#### TASK INSTRUCTIONS
Write out every record below exactly, leaving the pictures out.

#### DATASET EXCERPTS
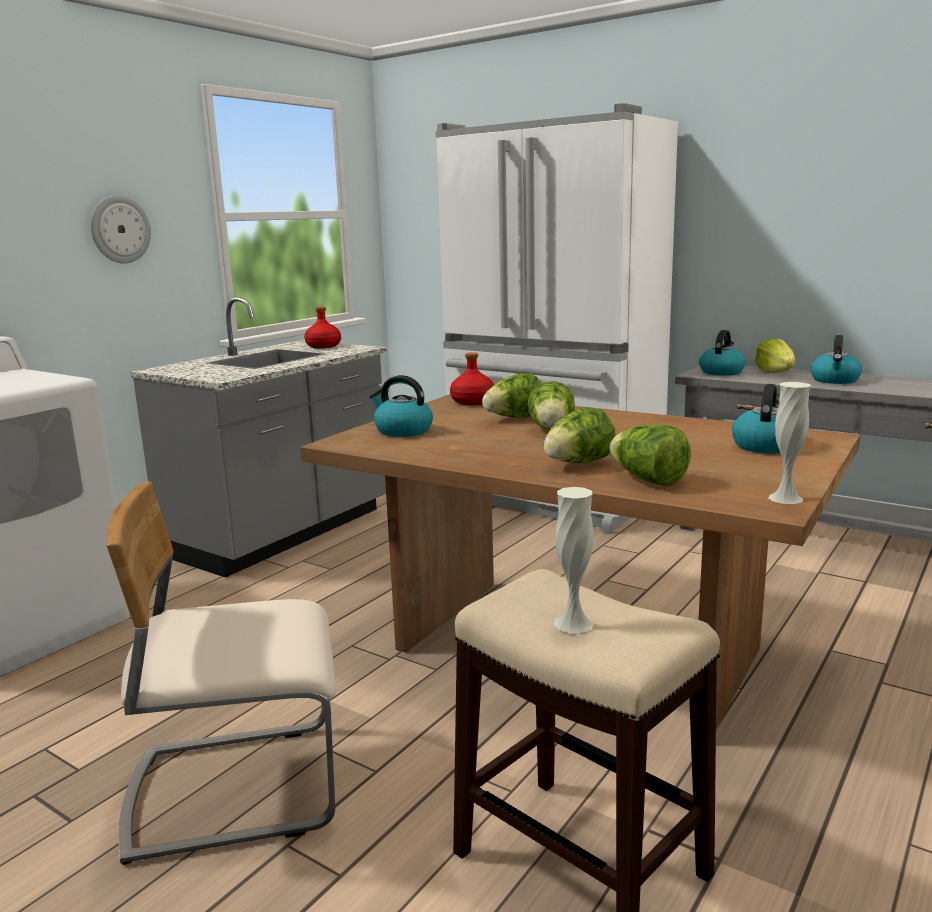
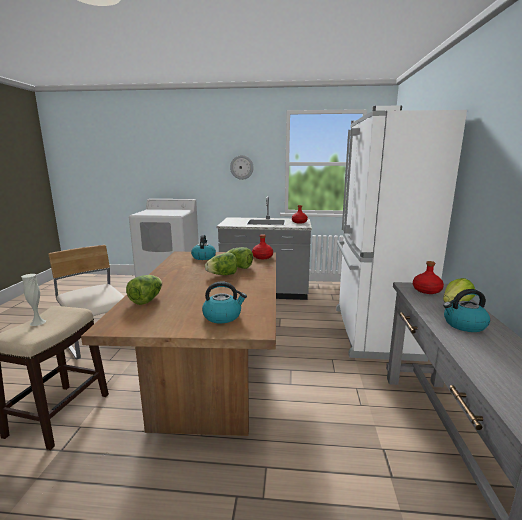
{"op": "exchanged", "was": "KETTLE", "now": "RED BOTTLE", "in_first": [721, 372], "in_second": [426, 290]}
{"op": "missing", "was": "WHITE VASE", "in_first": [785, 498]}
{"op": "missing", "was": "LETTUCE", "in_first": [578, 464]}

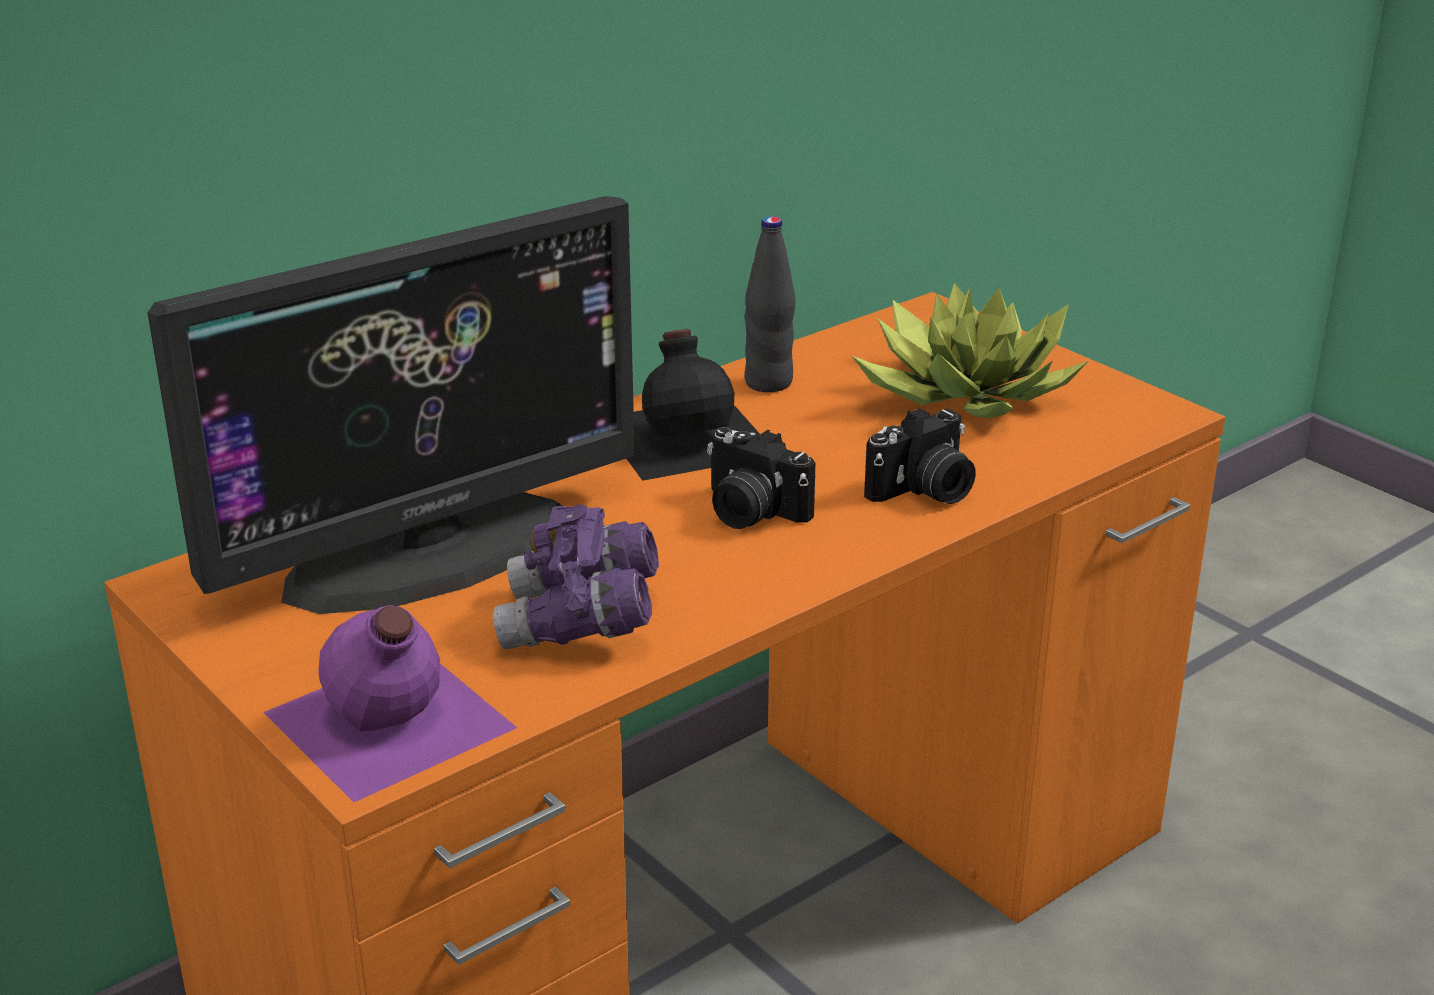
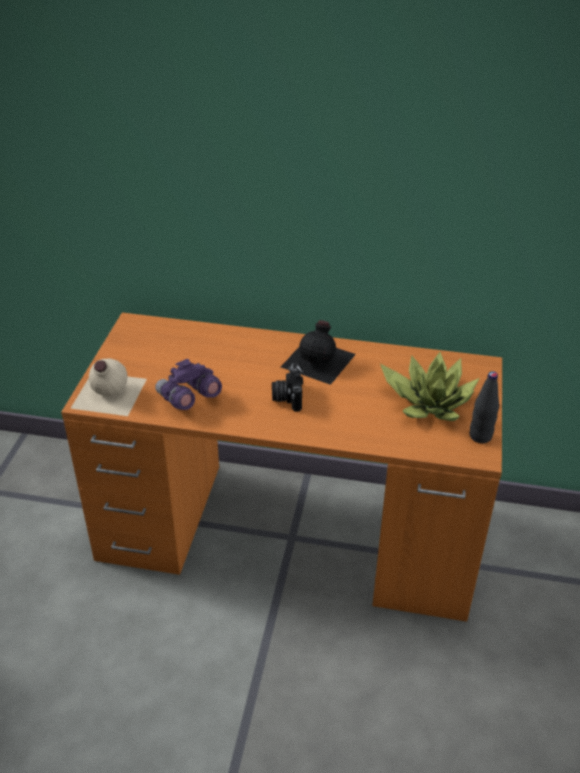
{"op": "missing", "was": "MONITOR", "in_first": [429, 551]}
{"op": "relocated", "was": "BLACK BOTTLE", "in_first": [768, 383], "in_second": [480, 436]}
{"op": "missing", "was": "PHOTO CAMERA", "in_first": [924, 491]}
{"op": "colour", "was": "PURPLE BOTTLE", "now": "BEIGE BOTTLE", "in_first": [388, 722], "in_second": [108, 393]}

#### REPLY TO THE TASK
{"op": "exchanged", "was": "KETTLE", "now": "RED BOTTLE", "in_first": [721, 372], "in_second": [426, 290]}
{"op": "missing", "was": "WHITE VASE", "in_first": [785, 498]}
{"op": "missing", "was": "LETTUCE", "in_first": [578, 464]}

{"op": "missing", "was": "MONITOR", "in_first": [429, 551]}
{"op": "relocated", "was": "BLACK BOTTLE", "in_first": [768, 383], "in_second": [480, 436]}
{"op": "missing", "was": "PHOTO CAMERA", "in_first": [924, 491]}
{"op": "colour", "was": "PURPLE BOTTLE", "now": "BEIGE BOTTLE", "in_first": [388, 722], "in_second": [108, 393]}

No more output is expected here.